Iklim Kian Terpuruk, Kenali Lahan Gambut untuk Mencapai Karbon Netral

By Fikri Muhammad, Kamis, 16 Desember 2021 | 09:00 WIB
Hutan di Kampung Minta terdampak kebakaran besar di Kalimantan pada tahun 1997-1998 dan menghanguskan 5.000 hektare hutan di kawasan tersebut. Salah satu permasalahan lahan gambut. (Donny Fernando/National Geographic Indonesia)

Nationalgeographic.co.id—Lahan gambut merupakan jenis lahan basah yang terdapat di hampir setiap negara. Diketahui bahwa ia menutupi setidaknya tiga persen permukaan lahan global. Istilah 'lahan gambut' mengacu pada tanah gambut dan habitat lahan basah yang tumbuh di permukaan.

Kondisinya tergenang air sepanjang tahun dan memperlambat dekomposisi tanaman.
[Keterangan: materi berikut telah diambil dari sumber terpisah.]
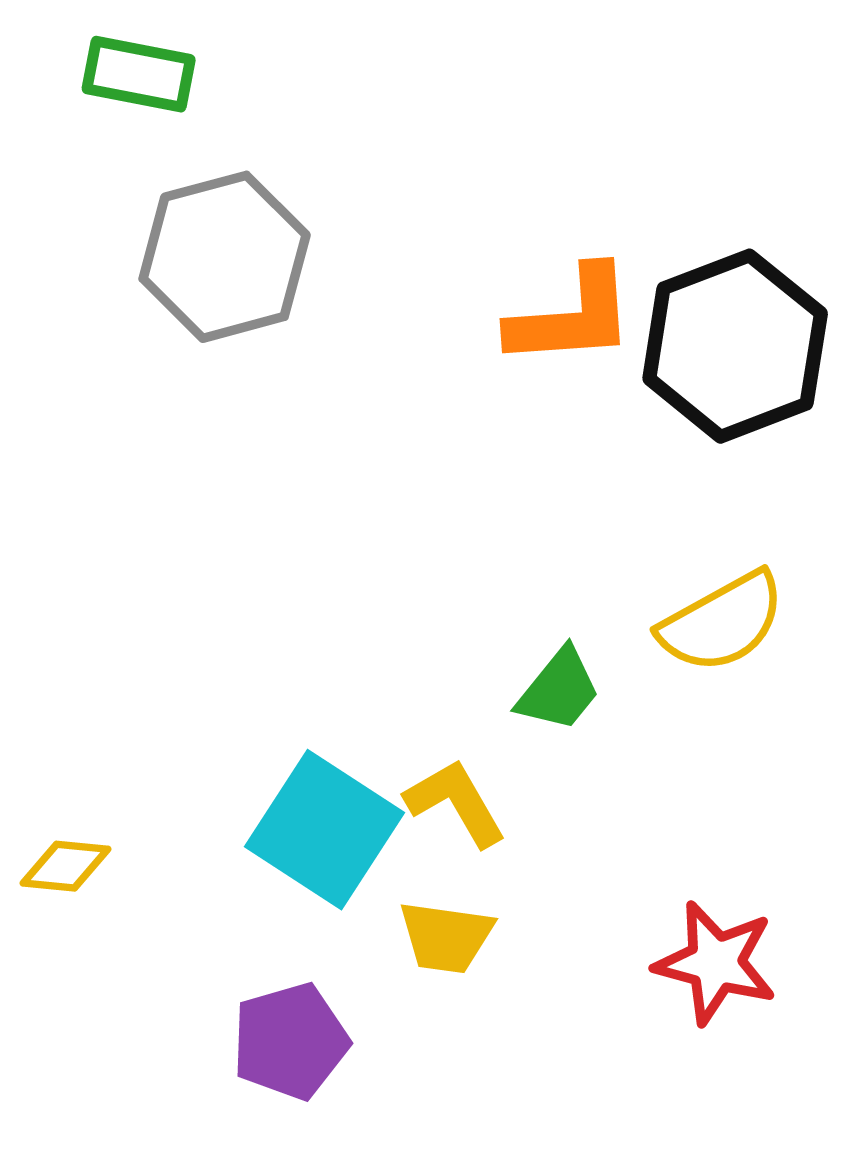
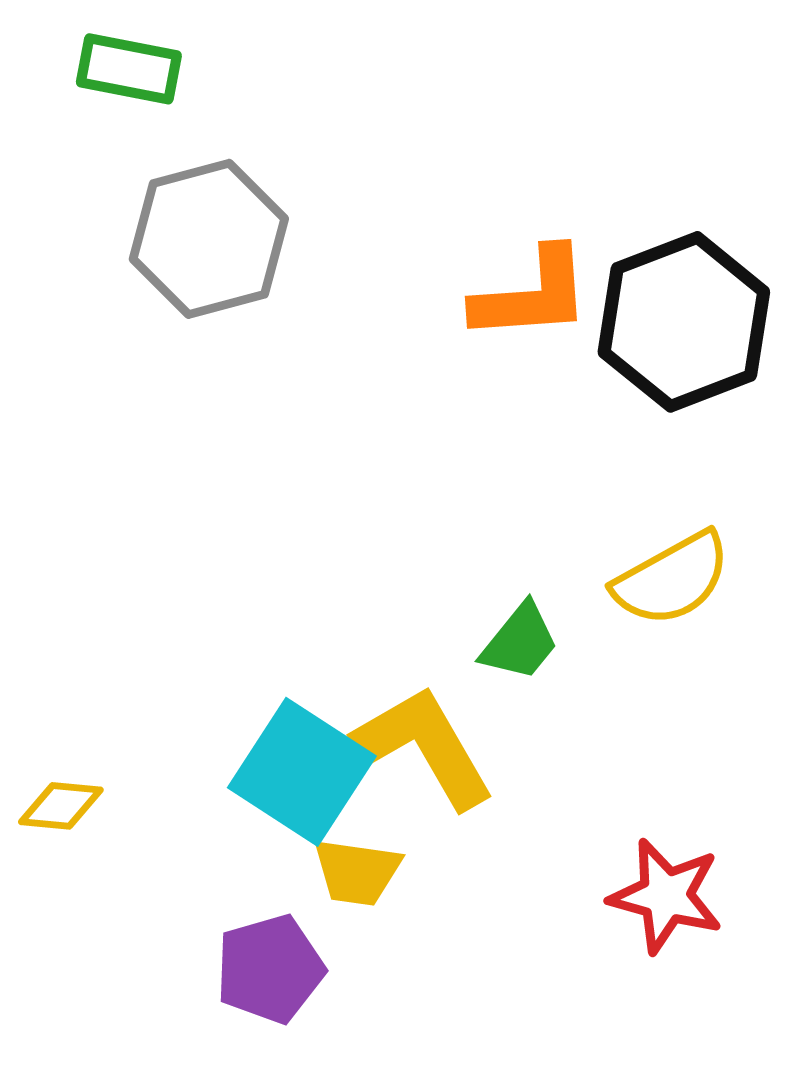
yellow L-shape: (456, 803) -> (424, 747), size x1.5
yellow trapezoid: (446, 937) -> (357, 872), moved

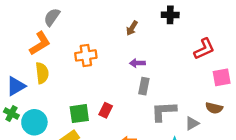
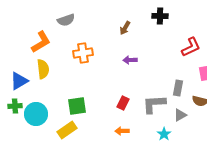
gray semicircle: (52, 17) -> (66, 20), moved, turned -144
gray rectangle: (144, 86) -> (178, 88), moved
red rectangle: (106, 110) -> (123, 103), moved
green cross: (11, 114) -> (15, 106), turned -32

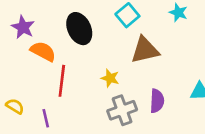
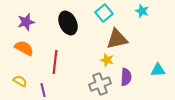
purple star: (23, 27) -> (26, 22), turned 30
orange semicircle: (43, 51) -> (24, 48), moved
yellow star: (110, 78) -> (107, 60), moved

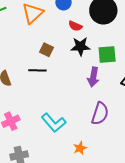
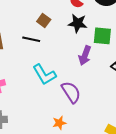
purple semicircle: (100, 114) -> (71, 92), moved, turned -60
cyan L-shape: (54, 123) -> (44, 75), moved

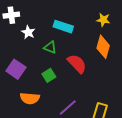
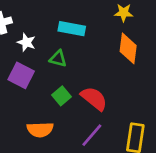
red semicircle: (77, 64) -> (94, 98), moved
purple square: (16, 69) -> (21, 75), moved

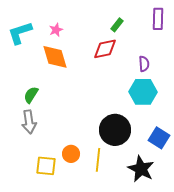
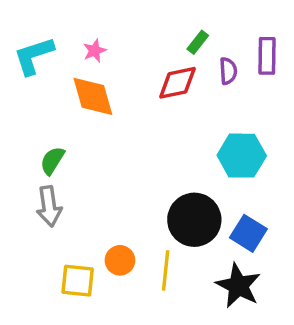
purple rectangle: (158, 19) -> (267, 56), moved
purple semicircle: (144, 64) -> (228, 71), moved
blue square: (159, 138) -> (248, 233), moved

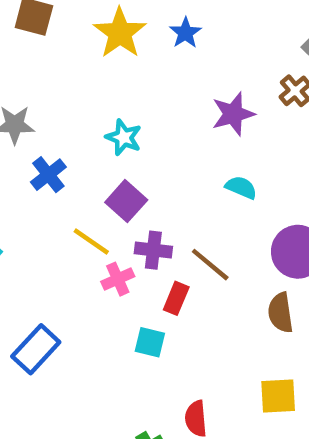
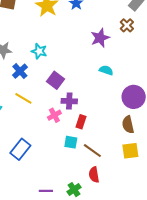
cyan star: (124, 137) -> (39, 51), moved
yellow line: (91, 241) -> (23, 98), moved
brown line: (210, 265) -> (92, 151), moved
yellow square: (278, 396) -> (130, 151), moved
Sehingga tanaman yang mati dan menumpuk itu akan membentuk gambut. Di dalamnya tersimpan karbon yang diserap tanaman dari atmosfer, memberikan efek pendinginan bersih dan membantu mengurangi krisis iklim.

Lanskapnya bervariasi, dari rawa selimut beriklim sedang dengan vegetasi terbuka tanpa pohon di Flow Country, Skotlandia hingga hutan rawa di Asia Tenggara. Tetapi, degradasi dan eksploitasi berlebihan menyebabkan lepasnya sejumlah besar gas rumah kaca. Ini disebabkan kurangnya kesadaran akan manfaat lahan gambut. Kegiatan seperti drainase, konversi lahan, pembakaran, dan penambangan pun kerap terjadi. Sehingga 80% lahan gambut telah rusak, menurut laman IUCN.

Mengapa bentang alam ini amat penting? Rupanya ia mampu memerangi perubahan iklim dan membantu mencapai tujuan pembangunan berkelanjutan dunia. Maka perlindungan dan pemulihannya sangat penting dalam transisi menuju tatanan masyarakat nol karbon. Istilah lainnya adalah karbon netral, keadaan ketika emisi karbon yang diproduksi manusia terserap kembali sehingga tak sempat menguap ke atmosfer, demikian menurut Forestdigest.